Zidane avait bien failli, dix minutes auparavant, d'une autre tête – tout ce qu'il y a de plus régulière celle-là – expédier son nom dans la légende du football, tel un demi-dieu. Deux finales, deux buts chacune... Une vie à endurer l'idolâtrie planétaire. Mais le grand Buffon gardait solidement ses buts.

Et voilà notre héros national brutalement redescendu sur terre, et nous avec lui. On acclamait le sportif "galactique", on s'identifiait à son parcours exemplaire, on louait son humilité et sa générosité. On ne parle plus que des limites de l'être humain et même de sa "face sombre". Zidane est devenu le héros d'une tragédie minute, sommé de choisir entre deux devoirs contradictoires : garder la tête froide par abnégation sportive ou l'expédier sur le vilain torse de Marco Materazzi pour venger l'honneur bafoué de sa mère malade. Entre le sport et la famille, il a choisi. Le premier dans un premier temps, et la seconde ensuite. Parce que l'Italien insistait, le vase a débordé, sans réfléchir, par instinct. Avec les mauvais moyens, sans-doute. Mais autrefois, n'aurait-il pas jeté son gant à la figure de l'agresseur et provoqué un duel en bonne et due forme jusqu'à ce que mort s'ensuive ? Aussi percutant et médiatique fut-il, son coup de tête au buste fut sans grande conséquence pour sa victime, qui n'attendait que cela.

Les spécialistes de la lecture labiale débattent sur ce qu'à bien pu répéter le défenseur italien qu'on sait particulièrement mal élevé. On étudie une sanction pour ses propos. SOS racisme prétend s'en mêler. On s'interroge également sur le maintien pour Zidane du titre de meilleur joueur du mondial, décerné juste avant l'incident. Comment le montrer en exemple aux jeunes prompt à imiter leurs stars ? Après avoir été consolé par le président de la République en personne – qu'il a fortement fait remonter dans les sondages – c'est pour eux que Zidane s'est finalement excusé dignement sur Canal+ le 12 juillet. Sans regretter toutefois, ce qui complique la tâche des éducateurs. Nulle trace de pardon.
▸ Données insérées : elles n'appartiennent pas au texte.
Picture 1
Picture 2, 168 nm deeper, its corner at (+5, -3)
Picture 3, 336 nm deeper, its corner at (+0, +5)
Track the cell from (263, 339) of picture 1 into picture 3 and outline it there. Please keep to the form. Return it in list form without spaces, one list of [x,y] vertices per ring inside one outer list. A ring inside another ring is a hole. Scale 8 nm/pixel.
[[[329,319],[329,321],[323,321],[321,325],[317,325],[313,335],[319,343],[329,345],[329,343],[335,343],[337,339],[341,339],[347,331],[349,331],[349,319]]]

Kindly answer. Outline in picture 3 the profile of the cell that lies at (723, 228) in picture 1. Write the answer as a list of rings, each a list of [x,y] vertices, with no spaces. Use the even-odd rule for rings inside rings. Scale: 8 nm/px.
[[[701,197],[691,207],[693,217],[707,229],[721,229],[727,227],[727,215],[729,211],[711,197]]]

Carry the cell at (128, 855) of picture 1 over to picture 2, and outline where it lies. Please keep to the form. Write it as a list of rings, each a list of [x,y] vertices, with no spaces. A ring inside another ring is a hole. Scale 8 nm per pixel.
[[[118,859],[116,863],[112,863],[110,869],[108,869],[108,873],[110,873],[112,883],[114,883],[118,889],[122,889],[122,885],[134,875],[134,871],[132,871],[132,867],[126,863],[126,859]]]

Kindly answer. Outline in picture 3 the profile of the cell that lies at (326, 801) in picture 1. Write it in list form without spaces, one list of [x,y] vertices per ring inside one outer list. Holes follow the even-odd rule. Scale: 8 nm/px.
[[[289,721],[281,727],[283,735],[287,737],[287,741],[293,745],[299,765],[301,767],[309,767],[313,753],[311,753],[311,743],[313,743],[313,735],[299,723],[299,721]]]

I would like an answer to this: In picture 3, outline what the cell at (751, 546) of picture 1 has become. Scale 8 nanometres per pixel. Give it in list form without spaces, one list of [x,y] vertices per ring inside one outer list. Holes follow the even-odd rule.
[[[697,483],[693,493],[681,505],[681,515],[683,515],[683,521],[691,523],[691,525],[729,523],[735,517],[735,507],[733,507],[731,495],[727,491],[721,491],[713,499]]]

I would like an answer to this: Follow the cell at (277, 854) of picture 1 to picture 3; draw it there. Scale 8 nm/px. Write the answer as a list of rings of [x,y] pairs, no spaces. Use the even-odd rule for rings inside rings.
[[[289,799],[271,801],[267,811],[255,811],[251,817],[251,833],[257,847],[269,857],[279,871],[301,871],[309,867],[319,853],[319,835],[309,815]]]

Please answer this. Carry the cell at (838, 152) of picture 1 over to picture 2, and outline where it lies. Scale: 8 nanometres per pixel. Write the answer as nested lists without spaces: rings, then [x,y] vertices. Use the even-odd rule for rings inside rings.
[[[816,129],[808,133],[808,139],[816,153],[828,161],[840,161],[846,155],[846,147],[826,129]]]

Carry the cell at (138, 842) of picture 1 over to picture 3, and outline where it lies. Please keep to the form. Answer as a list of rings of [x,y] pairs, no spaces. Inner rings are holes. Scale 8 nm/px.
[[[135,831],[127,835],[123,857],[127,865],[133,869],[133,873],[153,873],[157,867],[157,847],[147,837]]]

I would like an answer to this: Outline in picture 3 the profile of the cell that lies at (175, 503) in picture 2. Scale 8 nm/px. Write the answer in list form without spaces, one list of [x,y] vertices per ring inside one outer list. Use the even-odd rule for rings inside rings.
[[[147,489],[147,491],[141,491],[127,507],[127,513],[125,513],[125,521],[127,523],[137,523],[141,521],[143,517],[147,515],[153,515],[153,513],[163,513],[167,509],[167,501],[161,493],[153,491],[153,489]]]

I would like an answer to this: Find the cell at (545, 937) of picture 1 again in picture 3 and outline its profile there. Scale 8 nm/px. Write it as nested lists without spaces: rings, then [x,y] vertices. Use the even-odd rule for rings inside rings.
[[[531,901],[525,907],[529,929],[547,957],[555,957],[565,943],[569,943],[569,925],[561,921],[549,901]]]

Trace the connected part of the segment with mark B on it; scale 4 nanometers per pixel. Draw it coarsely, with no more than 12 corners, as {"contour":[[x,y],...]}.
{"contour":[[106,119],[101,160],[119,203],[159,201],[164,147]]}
Il n'est pas simple pour l'être humain de poser les gestes ajustés au bien. Faiblesse humaine, respect de la famille, sens de l'honneur, maîtrise de soi, éthique... rarement on aura autant débattu sur ces thèmes majeurs. C'est l'étrange leçon d'humanité d'un règlement de compte ordinaire comme les terrains de sports et les préaux en fourmillent.

Devenue grand café du commerce, la France a paru déboussolée. L'Equipe a publié en Une, au lendemain du match, un édito en forme de leçon de morale, questionnant Zinedine Zidane sur ce qu'il allait pouvoir dire à ses fils – il en a quatre – pour justifier son geste. Mais le jour suivant le journaliste s'en blâmait platement, s'accusant de s'être mêlé de ce qui ne le regardait pas. Un sondage affirmait alors que 60% des Français avaient déjà pardonné à Zidane, chiffre que les commentateurs promettaient à la hausse après ses explications télévisées. Michel Drucker, les larmes aux yeux, dressait au 20 heures le portrait robot du "provocateur" : presque un assassin !

Ce dernier, tout en reconnaissant avoir insulté Zidane qu'il jugeait "arrogant", se disait ému de ses accusations, ayant lui-même perdu sa mère à 15 ans. Dans le pourtour méditerranéen, on ne plaisante avec les mères ou les sœurs. Sur Europe n°1, où toutes les célébrités étaient appelées à apporter leur grain de sel, Enrico Macias – qui avouait deux nuits d'insomnies – louait le geste : "J'aurais fait la même chose." Profession de foi surprenante pour l'apôtre de la non-violence et de la paix. Un grand footballeur a semé la zidanie. Il reste un homme. Heureusement.